Give an exact copy of every entry.

▶ [Dataset entries]
+---+

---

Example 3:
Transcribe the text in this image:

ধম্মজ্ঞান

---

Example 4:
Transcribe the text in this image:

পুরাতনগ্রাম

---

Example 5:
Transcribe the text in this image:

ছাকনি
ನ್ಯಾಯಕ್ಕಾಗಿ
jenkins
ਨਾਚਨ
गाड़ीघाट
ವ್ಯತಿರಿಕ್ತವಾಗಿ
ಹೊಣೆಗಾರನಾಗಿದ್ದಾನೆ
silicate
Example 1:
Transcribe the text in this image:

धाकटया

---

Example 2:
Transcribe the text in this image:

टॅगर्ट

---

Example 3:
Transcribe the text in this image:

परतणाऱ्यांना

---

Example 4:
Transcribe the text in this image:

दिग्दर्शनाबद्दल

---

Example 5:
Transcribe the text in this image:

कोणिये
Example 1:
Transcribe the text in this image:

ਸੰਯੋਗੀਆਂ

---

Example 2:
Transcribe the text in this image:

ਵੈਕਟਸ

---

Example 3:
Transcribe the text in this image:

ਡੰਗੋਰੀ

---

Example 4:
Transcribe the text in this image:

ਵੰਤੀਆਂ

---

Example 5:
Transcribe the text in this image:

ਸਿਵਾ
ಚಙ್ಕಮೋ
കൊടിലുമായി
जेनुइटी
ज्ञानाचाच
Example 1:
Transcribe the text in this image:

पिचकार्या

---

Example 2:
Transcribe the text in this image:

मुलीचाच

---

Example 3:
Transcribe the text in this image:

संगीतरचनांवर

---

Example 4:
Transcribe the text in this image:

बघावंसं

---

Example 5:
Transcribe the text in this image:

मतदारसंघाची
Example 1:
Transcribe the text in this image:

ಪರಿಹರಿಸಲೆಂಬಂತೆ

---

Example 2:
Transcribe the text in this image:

+---+

▶ [Result]
---

Example 3:
Transcribe the text in this image:

ধম্মজ্ঞান

---

Example 4:
Transcribe the text in this image:

পুরাতনগ্রাম

---

Example 5:
Transcribe the text in this image:

ছাকনি
ನ್ಯಾಯಕ್ಕಾಗಿ
jenkins
ਨਾਚਨ
गाड़ीघाट
ವ್ಯತಿರಿಕ್ತವಾಗಿ
ಹೊಣೆಗಾರನಾಗಿದ್ದಾನೆ
silicate
Example 1:
Transcribe the text in this image:

धाकटया

---

Example 2:
Transcribe the text in this image:

टॅगर्ट

---

Example 3:
Transcribe the text in this image:

परतणाऱ्यांना

---

Example 4:
Transcribe the text in this image:

दिग्दर्शनाबद्दल

---

Example 5:
Transcribe the text in this image:

कोणिये
Example 1:
Transcribe the text in this image:

ਸੰਯੋਗੀਆਂ

---

Example 2:
Transcribe the text in this image:

ਵੈਕਟਸ

---

Example 3:
Transcribe the text in this image:

ਡੰਗੋਰੀ

---

Example 4:
Transcribe the text in this image:

ਵੰਤੀਆਂ

---

Example 5:
Transcribe the text in this image:

ਸਿਵਾ
ಚಙ್ಕಮೋ
കൊടിലുമായി
जेनुइटी
ज्ञानाचाच
Example 1:
Transcribe the text in this image:

पिचकार्या

---

Example 2:
Transcribe the text in this image:

मुलीचाच

---

Example 3:
Transcribe the text in this image:

संगीतरचनांवर

---

Example 4:
Transcribe the text in this image:

बघावंसं

---

Example 5:
Transcribe the text in this image:

मतदारसंघाची
Example 1:
Transcribe the text in this image:

ಪರಿಹರಿಸಲೆಂಬಂತೆ

---

Example 2:
Transcribe the text in this image:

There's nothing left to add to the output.